Sullivan & Cromwell Apologizes for AI-Generated Errors in Filing
Elite Wall Street law firm Sullivan & Cromwell apologized to a federal bankruptcy judge after an emergency court filing contained inaccurate citations and other errors produced by artificial intelligence. Partner Andrew Dietderich told Judge Martin Glenn that the firm's internal AI policies and secondary review process were not followed, and a rival firm, Boies Schiller Flexner, flagged the mistakes. Sullivan & Cromwell filed a corrected motion and said it is evaluating enhancements to training and review protocols. The incident underscores a growing pattern of AI "hallucinations" appearing in legal filings and the operational and ethical risks of unvetted AI usage in high-stakes workflows.
What happened
Sullivan & Cromwell, one of Wall Street's premier law firms, notified U.S. Bankruptcy Judge Martin Glenn that an emergency filing in the Prince Global Holdings Chapter 15 case contained inaccurate citations and other errors described as AI "hallucinations." In an April 18 letter, partner Andrew Dietderich apologized, saying firm policies governing AI use were not followed and the secondary review process failed to catch the fabricated or misquoted authorities. Rival counsel at Boies Schiller Flexner identified the errors, prompting a corrected filing and direct apologies to opposing counsel.
Technical details
The firm characterized the problem as instances where AI generated non-existent case citations, misquoted authorities, and produced incorrect article titles and numbers. The corrected submission contained a redline showing entire sentences and citation strings replaced or removed. Key operational failures Dietderich cited were human: deviation from documented AI-use policies and an ineffective secondary review step that did not detect the fabricated outputs. Courts and trackers now document more than 330 filings that include AI-related inaccuracies, which has led judges to impose sanctions in other matters.

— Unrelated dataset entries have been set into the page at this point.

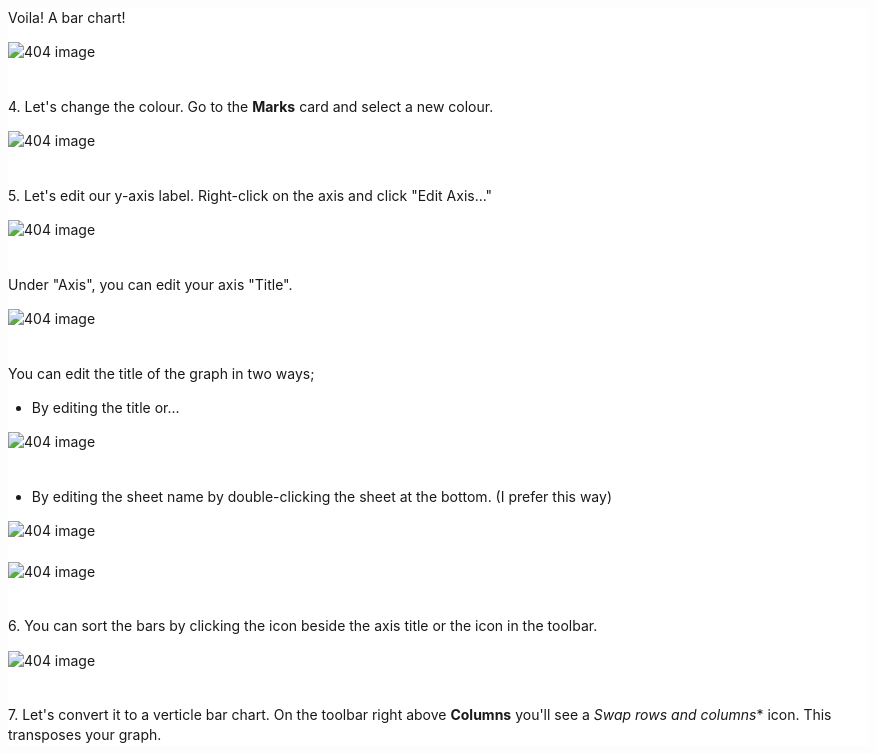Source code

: Voila! A bar chart!

<img src="imgs/bartrees.png"  width = "85%" alt="404 image" />

<br>
<br>

4\. Let's change the colour. Go to the **Marks** card and select a new colour.

<img src="imgs/tree_colour.png"  width = "85%" alt="404 image" />

<br>
<br>

5\. Let's edit our y-axis label. Right-click on the axis and click "Edit Axis..."

<img src="imgs/ylabel_tree.png"  width = "85%" alt="404 image" />

<br>
<br>

 Under "Axis", you can edit your axis "Title".
 
 <img src="imgs/labely.png"  width = "85%" alt="404 image" />

<br>
<br>

You can edit the title of the graph in two ways;

- By editing the title or...

 <img src="imgs/title1.png"  width = "85%" alt="404 image" />

<br>
<br>


- By editing the sheet name by double-clicking the sheet at the bottom. (I prefer this way)

<img src="imgs/title2.png"  width = "85%" alt="404 image" />

<br>
<br>

<img src="imgs/title3.png"  width = "85%" alt="404 image" />

<br>
<br>

6\. You can sort the bars by clicking the icon beside the axis title or the icon in the toolbar. 

<img src="imgs/sorttrees.png"  width = "85%" alt="404 image" />

<br>
<br>

7\. Let's convert it to a verticle bar chart. On the toolbar right above **Columns** you'll see a *Swap rows and columns** icon. This transposes your graph.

Why it matters to practitioners
This is a concrete example of downstream risk when generative models are used as research or drafting assistants without rigorous validation. Legal citations are high-integrity artifacts: a fabricated case citation is not a harmless stylistic error, it is a factual inaccuracy that can mislead courts, trigger sanctions, and damage firm reputation. The incident illustrates two failure modes relevant across industries: model hallucination producing plausible but false strings, and process failure where human reviewers rely on AI outputs without sufficient cross-checks.
Operational implications for teams
Practitioners should treat model-generated factual assertions as untrusted inputs. Practical controls include mandatory citation verification workflows, automated citation-checking tools that cross-reference authoritative databases, stricter access controls to generative assistants for legal research, and auditable logs of which outputs informed a filing. Firms should also update training to require explicit attestation that citations were verified before filing.
Context and significance
This episode follows a growing set of cases where judges and opposing counsel have found AI-sourced errors in filings. The legal sector moved quickly to adopt generative tools for speed and efficiency, but the pattern of errors is prompting sharper scrutiny from courts and peers. For AI developers and platform teams, the legal domain highlights the limits of current factual grounding and retrieval approaches for LLMs. For model evaluation, the event argues for benchmark tasks that measure hallucination rates on structured, citation-heavy domains and for integrating retrieval-augmented systems with verifiable sources.
What to watch
Whether the court imposes sanctions in this case, and whether Sullivan & Cromwell announces concrete process or tooling changes, will be important. Also monitor vendor responses: adoption of citation-validation APIs, improved provenance features, and tighter enterprise controls will follow as buyers demand safer workflows. Finally, expect regulators and bar associations to accelerate guidance on ethical AI use in legal practice.
Bottom line
The incident is neither a novel technical surprise nor an isolated PR mistake. It is a practical warning: generative AI can produce authoritative-looking but false artifacts that, when embedded in high-stakes outputs like court filings, create legal, ethical, and reputational risk. Teams must pair model use with robust verification and audit processes before deploying LLMs in regulated or evidentiary contexts.
Scoring Rationale
The story is notable for practitioners because it links model hallucinations to tangible legal and reputational harm at a top law firm, illustrating operational and governance failures that apply across industries. It is not frontier-model-level impact, but it advances urgency around verification, auditing, and vendor features.